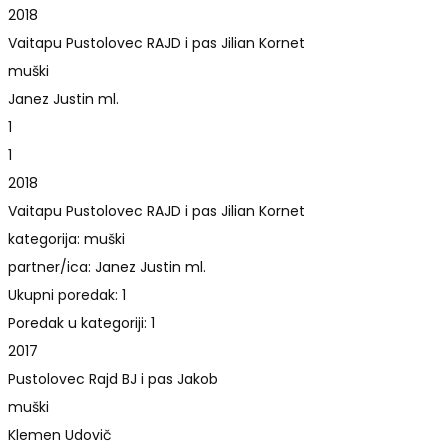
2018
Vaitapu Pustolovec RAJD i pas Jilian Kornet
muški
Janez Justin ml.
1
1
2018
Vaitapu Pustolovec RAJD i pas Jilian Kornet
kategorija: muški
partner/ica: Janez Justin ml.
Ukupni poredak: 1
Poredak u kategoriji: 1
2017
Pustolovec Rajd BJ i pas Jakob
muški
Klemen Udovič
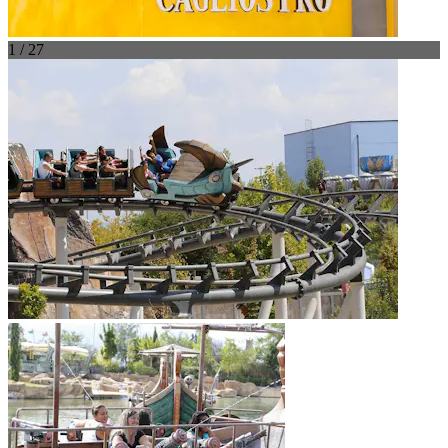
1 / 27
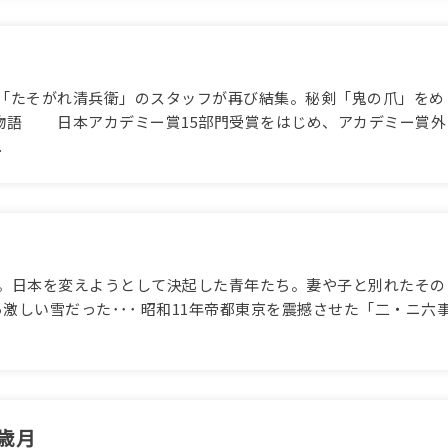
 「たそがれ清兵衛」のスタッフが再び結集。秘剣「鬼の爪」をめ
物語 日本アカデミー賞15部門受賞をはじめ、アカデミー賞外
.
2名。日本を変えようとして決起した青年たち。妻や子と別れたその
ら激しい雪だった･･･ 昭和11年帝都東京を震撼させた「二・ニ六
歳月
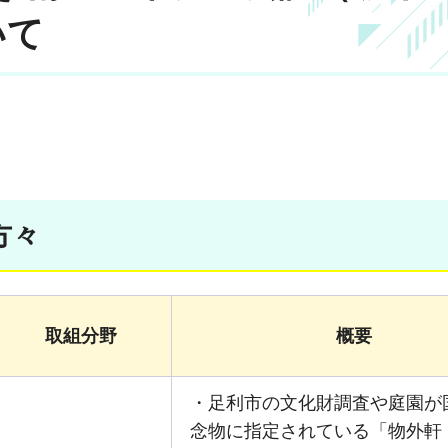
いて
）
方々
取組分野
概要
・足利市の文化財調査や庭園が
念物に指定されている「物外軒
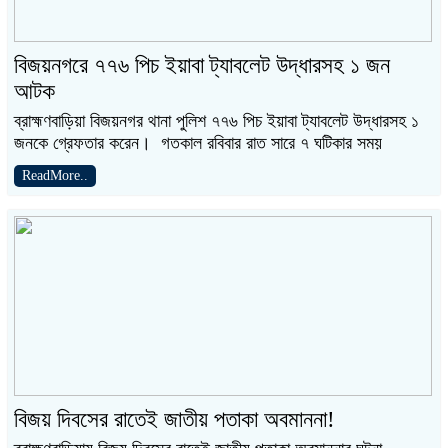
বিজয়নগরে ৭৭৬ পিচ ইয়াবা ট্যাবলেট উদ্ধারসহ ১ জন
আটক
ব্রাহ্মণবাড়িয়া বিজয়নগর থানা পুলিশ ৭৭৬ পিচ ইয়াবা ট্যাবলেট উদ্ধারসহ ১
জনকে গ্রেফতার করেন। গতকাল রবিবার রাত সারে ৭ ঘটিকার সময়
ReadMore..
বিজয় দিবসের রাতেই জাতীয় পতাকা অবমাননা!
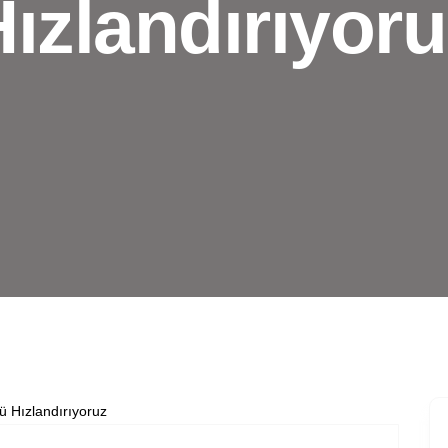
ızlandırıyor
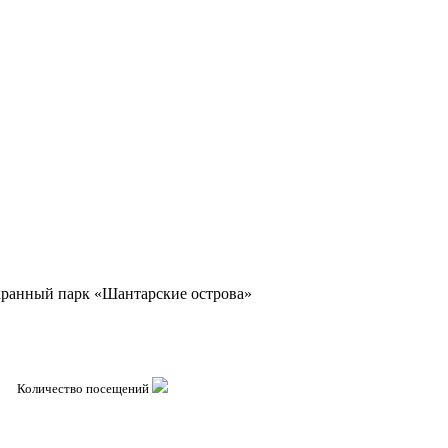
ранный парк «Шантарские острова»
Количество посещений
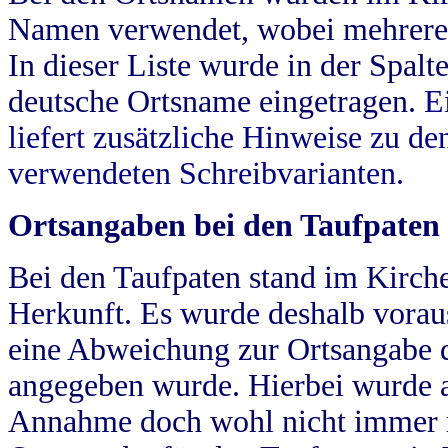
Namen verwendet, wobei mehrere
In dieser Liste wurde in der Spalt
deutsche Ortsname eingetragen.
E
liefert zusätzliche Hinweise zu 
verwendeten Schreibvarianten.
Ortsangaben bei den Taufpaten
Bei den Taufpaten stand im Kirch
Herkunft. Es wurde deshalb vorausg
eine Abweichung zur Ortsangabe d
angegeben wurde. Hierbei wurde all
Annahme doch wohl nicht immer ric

### REQUISITOS DA TAREFA:
Devolva todas as linhas da listagem acima sem nenhuma alteração, omitindo as imagens.

### CAMPO DE RESPOSTA:
2018
Vaitapu Pustolovec RAJD i pas Jilian Kornet
muški
Janez Justin ml.
1
1
2018
Vaitapu Pustolovec RAJD i pas Jilian Kornet
kategorija: muški
partner/ica: Janez Justin ml.
Ukupni poredak: 1
Poredak u kategoriji: 1
2017
Pustolovec Rajd BJ i pas Jakob
muški
Klemen Udovič
1 / 27
 「たそがれ清兵衛」のスタッフが再び結集。秘剣「鬼の爪」をめ
物語 日本アカデミー賞15部門受賞をはじめ、アカデミー賞外
.
2名。日本を変えようとして決起した青年たち。妻や子と別れたその
ら激しい雪だった･･･ 昭和11年帝都東京を震撼させた「二・ニ六
歳月
いて
）
方々
取組分野
概要
・足利市の文化財調査や庭園が
念物に指定されている「物外軒
বিজয়নগরে ৭৭৬ পিচ ইয়াবা ট্যাবলেট উদ্ধারসহ ১ জন
আটক
ব্রাহ্মণবাড়িয়া বিজয়নগর থানা পুলিশ ৭৭৬ পিচ ইয়াবা ট্যাবলেট উদ্ধারসহ ১
জনকে গ্রেফতার করেন। গতকাল রবিবার রাত সারে ৭ ঘটিকার সময়
ReadMore..
বিজয় দিবসের রাতেই জাতীয় পতাকা অবমাননা!
ızlandırıyor
ранный парк «Шантарские острова»
Количество посещений
Namen verwendet, wobei mehrere
In dieser Liste wurde in der Spalt
deutsche Ortsname eingetragen.
E
liefert zusätzliche Hinweise zu 
verwendeten Schreibvarianten.
Ortsangaben bei den Taufpaten
Bei den Taufpaten stand im Kirch
Herkunft. Es wurde deshalb vorausg
eine Abweichung zur Ortsangabe d
angegeben wurde. Hierbei wurde all
Annahme doch wohl nicht immer ric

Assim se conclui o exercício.